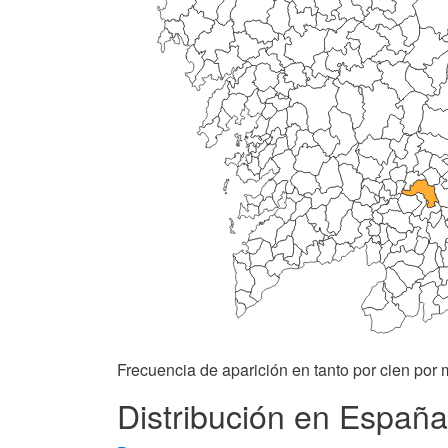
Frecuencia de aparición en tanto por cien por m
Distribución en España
* * *
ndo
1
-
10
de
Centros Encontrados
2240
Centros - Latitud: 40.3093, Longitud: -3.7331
---
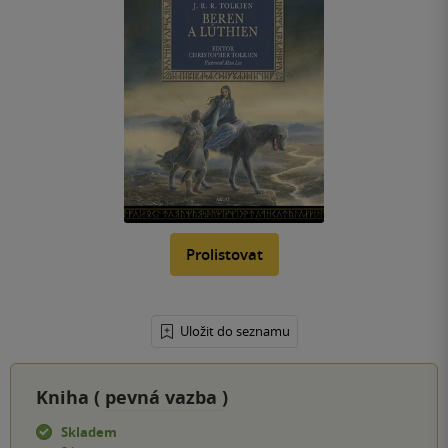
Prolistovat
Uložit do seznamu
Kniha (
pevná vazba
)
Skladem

What this task involves: Above are the records; print exactly the lines from the line with "Frecuencia de aparición" to the line with "Distribución en España", including both, and nothing else.

Answer for this exercise:
Frecuencia de aparición en tanto por cien por m
Distribución en España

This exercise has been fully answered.